◆ Study text
===
Instead of looking at data as just information somewhere in silos, you should look at data as an asset. In other words, treat data as a product.
Many businesses are sinking great amounts of resources into digital transformation and migration projects. Unfortunately, the rote efforts simply carry over the same complexities and issues that have prevented them from getting great value from their data.
RTInsights recently sat down with Animesh Kumar, co-founder and CTO of The Modern Data Company, to talk about the issues in this space, how a new type of thinking centered on data as a product needs to be embraced, and what benefits can be achieved when this approach is taken.
Here is a summary of our conversation.
RTInsights: What are the issues that make data management and migration so complex today?
Animesh: Fundamentally, the way we approach this problem is the problem itself. For example, suppose you start to migrate data from your legacy systems into a cloud-based system or the modern stack. You are just moving it as if you bought a new tool. You’re moving every piece of information that you have into the new tool without understanding the complexities or nuances or the benefits of that tool.
If you look back, a couple of years ago, when Azure first came about doing things on big data, they introduced the system or feature called HDInsight, which was Hadoop on Azure Cloud. It was exactly the way you would deploy Hadoop on your on-premises data center. It installed exactly in the same way on the Azure Cloud, and people started moving their Hadoop ecosystem from Cloudera and Hortonworks to Azure HDInsight.
But then, they were not able to realize any value. They went into the cloud, but they were not able to leverage any of the cloud’s basic tenants like compute on-demand, scalability, elastic clusters, and stuff like that. All those things were missed out.
That is a fundamental problem. If I take everything from my, let’s say, Teradata instance and move everything into Snowflake, that movement itself is going to take me a couple of years. You have to build all the pipes and remove the dependencies. But I’m treating Snowflake as just another Teradata on the cloud.
What we are trying to emphasize here is if you can introduce a concept of product thinking or right-to-left engineering, then you first decide what you want to achieve with this migration. Once you have defined the outcomes or the right-hand side, you start working backwards and figure out what data needs to be moved instead of expensively shifting the entire foundation. And if any data has to be moved, is there any transformation that needs to happen so I can leverage the new ecosystem better and drive my outcomes? The product mindset is all about optimizing outcomes without stressing existing foundations.
===
◆ Information given
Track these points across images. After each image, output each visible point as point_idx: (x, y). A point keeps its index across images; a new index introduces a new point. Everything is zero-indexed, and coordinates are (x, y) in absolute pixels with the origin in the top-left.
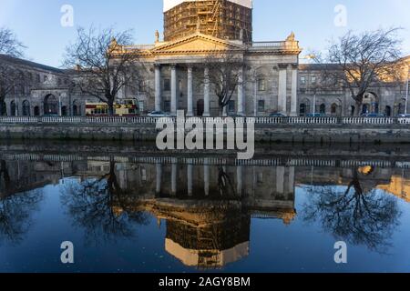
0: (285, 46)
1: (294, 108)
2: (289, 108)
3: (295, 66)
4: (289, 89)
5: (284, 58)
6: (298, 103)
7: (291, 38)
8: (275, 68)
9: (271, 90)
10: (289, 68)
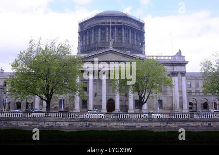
0: (175, 59)
1: (186, 106)
2: (181, 106)
3: (183, 74)
4: (181, 92)
5: (175, 68)
6: (188, 102)
7: (179, 54)
8: (169, 75)
9: (166, 92)
10: (179, 75)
===
◆ Required action 1
Reproduce the passage from the interview on treating data as a product, starting at "Animesh: Fundamentally, the" and ending at "to Azure HDInsight.".
◆ Required action 2
In the interview on treating data as a product, what was the name of the Azure feature that ran Hadoop on Azure Cloud?

◆ Problem solution 1
Animesh: Fundamentally, the way we approach this problem is the problem itself. For example, suppose you start to migrate data from your legacy systems into a cloud-based system or the modern stack. You are just moving it as if you bought a new tool. You’re moving every piece of information that you have into the new tool without understanding the complexities or nuances or the benefits of that tool.
If you look back, a couple of years ago, when Azure first came about doing things on big data, they introduced the system or feature called HDInsight, which was Hadoop on Azure Cloud. It was exactly the way you would deploy Hadoop on your on-premises data center. It installed exactly in the same way on the Azure Cloud, and people started moving their Hadoop ecosystem from Cloudera and Hortonworks to Azure HDInsight.

◆ Problem solution 2
HDInsight